» **Data section**
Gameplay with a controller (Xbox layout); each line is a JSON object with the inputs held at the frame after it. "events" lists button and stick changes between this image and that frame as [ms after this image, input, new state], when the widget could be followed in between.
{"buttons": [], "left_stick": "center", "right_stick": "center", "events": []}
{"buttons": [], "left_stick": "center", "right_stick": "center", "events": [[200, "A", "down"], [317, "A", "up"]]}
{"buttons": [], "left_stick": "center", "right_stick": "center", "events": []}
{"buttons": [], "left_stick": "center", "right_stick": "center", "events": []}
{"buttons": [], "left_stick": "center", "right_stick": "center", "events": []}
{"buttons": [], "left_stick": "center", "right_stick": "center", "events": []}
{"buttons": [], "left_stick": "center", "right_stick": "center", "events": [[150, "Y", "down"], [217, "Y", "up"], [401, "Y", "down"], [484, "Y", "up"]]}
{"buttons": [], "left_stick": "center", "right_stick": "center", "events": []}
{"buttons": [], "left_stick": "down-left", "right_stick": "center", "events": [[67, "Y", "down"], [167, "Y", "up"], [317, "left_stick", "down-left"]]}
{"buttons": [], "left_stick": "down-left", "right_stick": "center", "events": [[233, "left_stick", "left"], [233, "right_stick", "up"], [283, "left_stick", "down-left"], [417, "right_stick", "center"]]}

» **Required action**
Check each line of the material above for the string "down". Please count those that have it and reply with the number only.

» **Answer section**
4